Since I missed the call today, Kendall asked me to respond to
Andy's thread begun in
http://lists.w3.org/Archives/Public/public-rdf-dawg/2006OctDec/0080.html

Unfortunately I cannot respond in detail at this time, but I am
highly supportive of this direction.  I don't particularly care what names
the operators are given, in particular either LeftJoin or Optional or Opt
looks acceptable. 

I particularly like Andy's proposal that the operators manipulate
collections of solutions.  I think that from the spefication standpoint,
it is better to focus on the collection of solutions, rather than the
individual solution.  I think the language "S is a solution of P if ..."
is useful in terms of motivating the definition of the operations,
but I have found it hard to make this style as robust as I would like.
So I think the formal definitions should be couched in terms of
a collection whose members are called solutions.  That is, the
collection is the primary entity of the algebra, not the solution.

I further think that the collection should be a multiset rather than a set,
to cater for duplicates from UNION.  This means that the entire
algebra needs to talk about how many duplicates come out of each
operation, depending on how many duplicates go in as operands.
Or sequence would do as the collection type, which would tie in
with the final stage where the sequence is ordered, etc.

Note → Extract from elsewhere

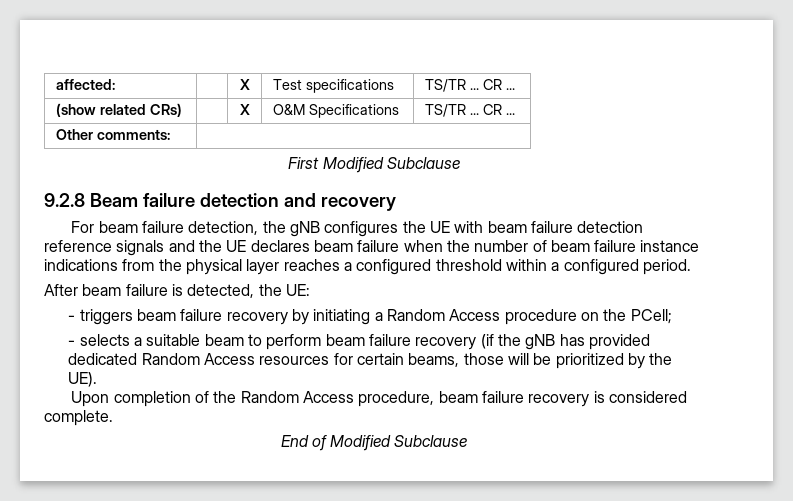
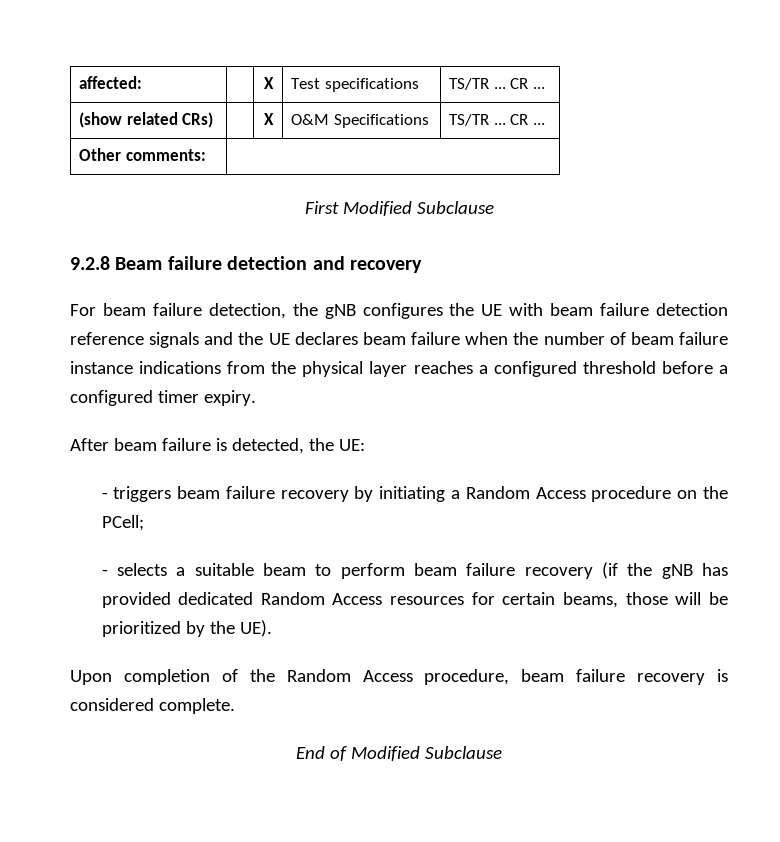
[505,259,691,275] within a configured period. -> [661,361,728,374] [70,390,256,406] before a configured timer expiry.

Finally, I hope that we can increase the scope of blank node identifiers
to be larger than just a basic graph pattern or a group graph pattern.
The issue is that with incremental query development, the user may
first construct and validate a query with blank node identifiers, and
then evolve that query using OPTIONAL or other constructs that
insert curly braces. 

My research in my paper "Constructive mapping semantics" posted in
http://lists.w3.org/Archives/Public/public-rdf-dawg/2006JulSep/0144.htm
suggested that this is feasible using mapping semantics.  However,
using entailment, I do not believe that the scope of a blank node identifier
can extend beyond a GRAPH node of a tree representation of a query. 
In terms of block structured query
languages, this means that a GRAPH pattern creates a new lexical context
for blank node identifiers.  See especially section 3 of that paper.

I was in the course of fleshing out that section in more detail, when
I noticed a defect in my work to date, that I have not considered
the possibility of UNION or GRAPH nodes nested inside the
second operand of OPTIONAL.  I believe that this defect can be
overcome, but I have not finished working on that.

Fred

Received on Tuesday, 24 October 2006 17:56:57 UTC